=== Exercise data ===

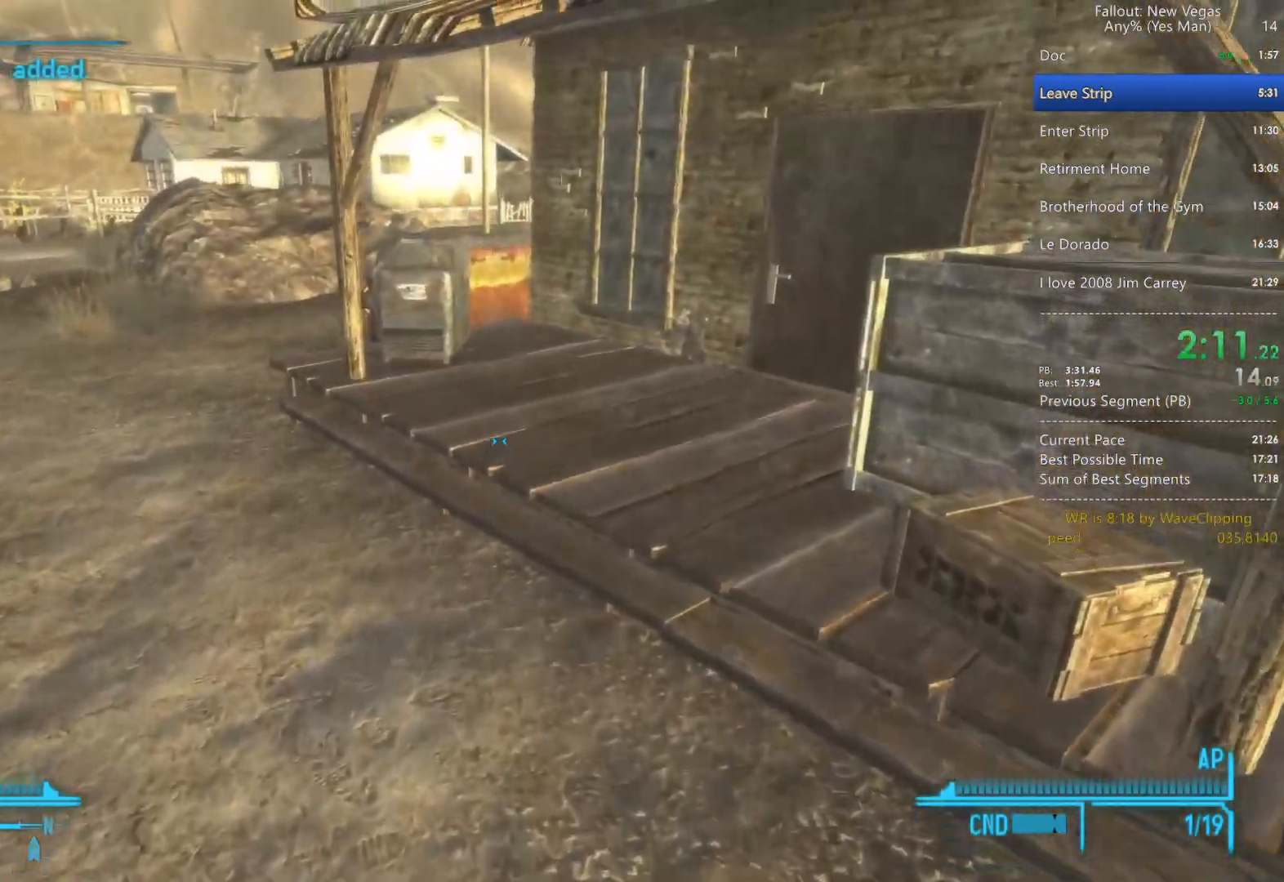
{"keys": ["w"], "mouse": [], "mouse_move": "still", "events": []}
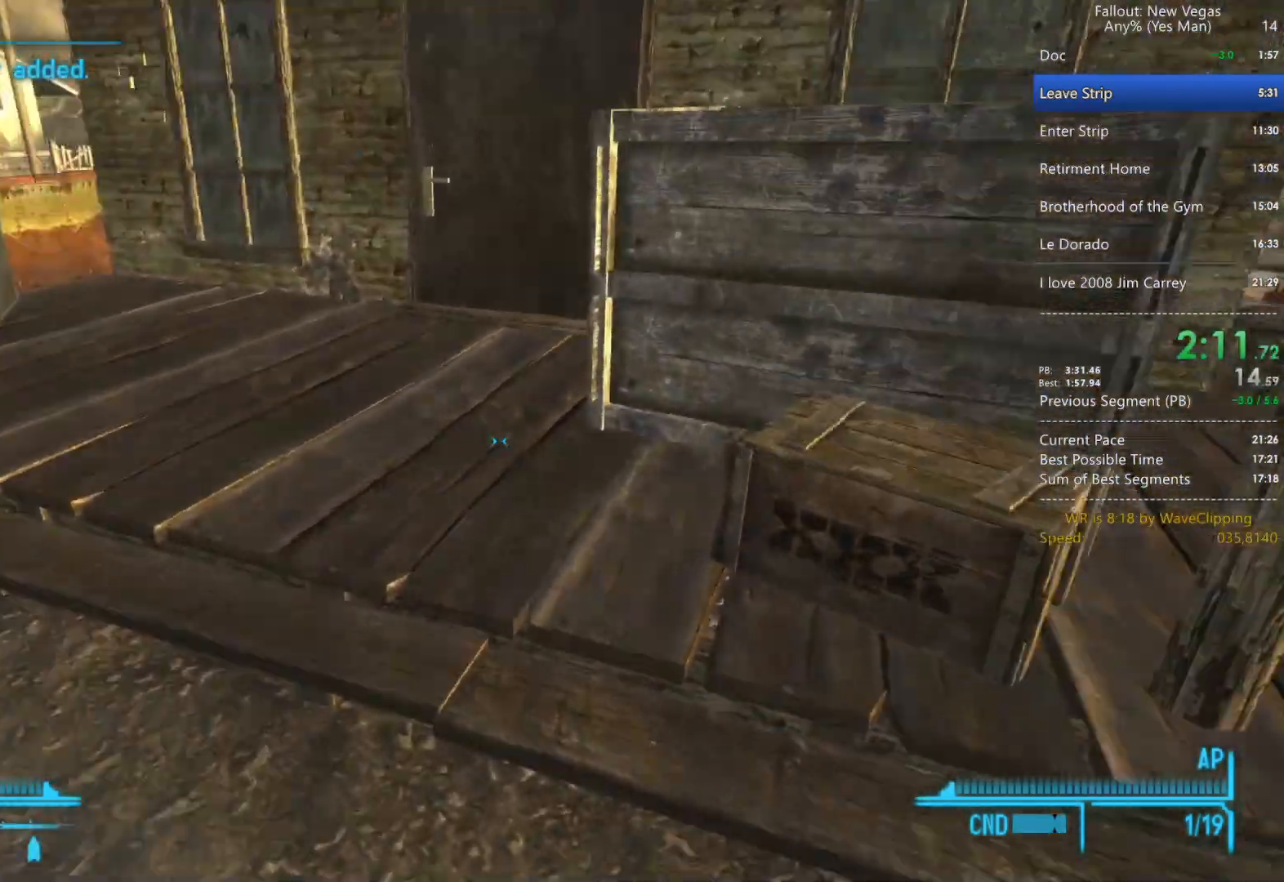
{"keys": ["w"], "mouse": [], "mouse_move": "still", "events": [[17, "w", "up"], [67, "space", "down"], [117, "w", "down"], [167, "space", "up"]]}
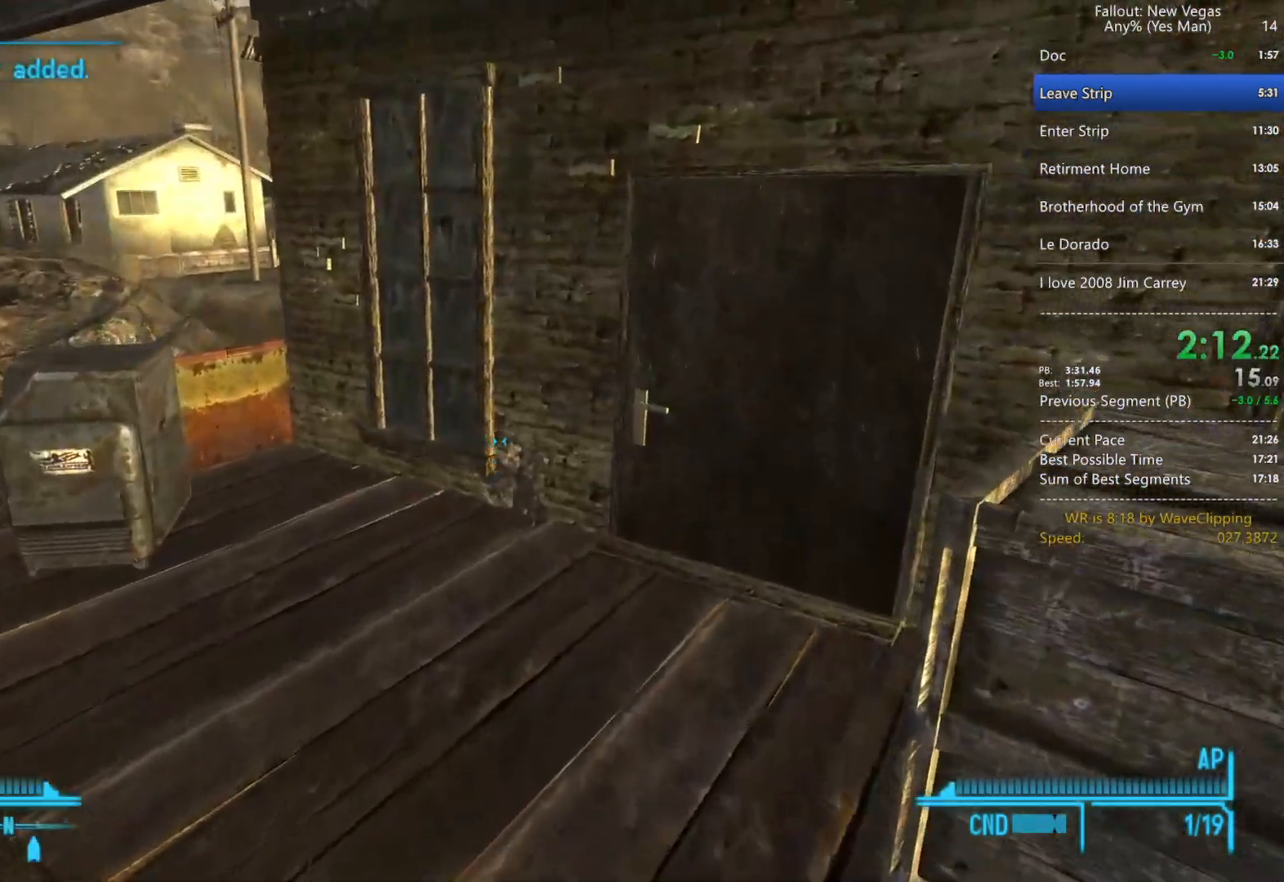
{"keys": ["w"], "mouse": [], "mouse_move": "left", "events": [[217, "w", "up"], [267, "w", "down"], [317, "w", "up"], [417, "space", "down"], [417, "w", "down"], [500, "space", "up"]]}
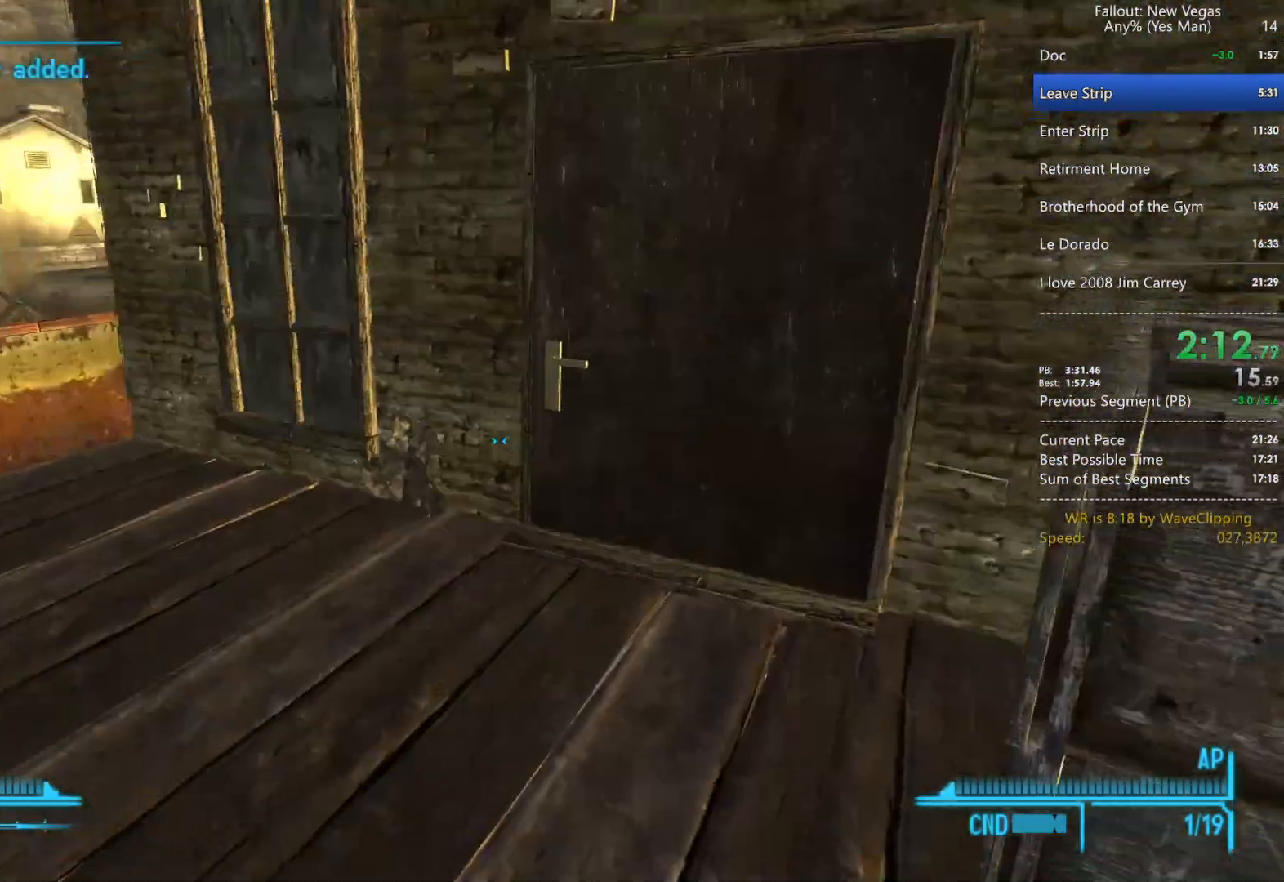
{"keys": ["e", "w"], "mouse": [], "mouse_move": "still", "events": [[467, "e", "down"]]}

===

Once more, please print the whole listing exactly, omitting each image.

(Reply to the task)
{"keys": ["w"], "mouse": [], "mouse_move": "still", "events": []}
{"keys": ["w"], "mouse": [], "mouse_move": "still", "events": [[17, "w", "up"], [67, "space", "down"], [117, "w", "down"], [167, "space", "up"]]}
{"keys": ["w"], "mouse": [], "mouse_move": "left", "events": [[217, "w", "up"], [267, "w", "down"], [317, "w", "up"], [417, "space", "down"], [417, "w", "down"], [500, "space", "up"]]}
{"keys": ["e", "w"], "mouse": [], "mouse_move": "still", "events": [[467, "e", "down"]]}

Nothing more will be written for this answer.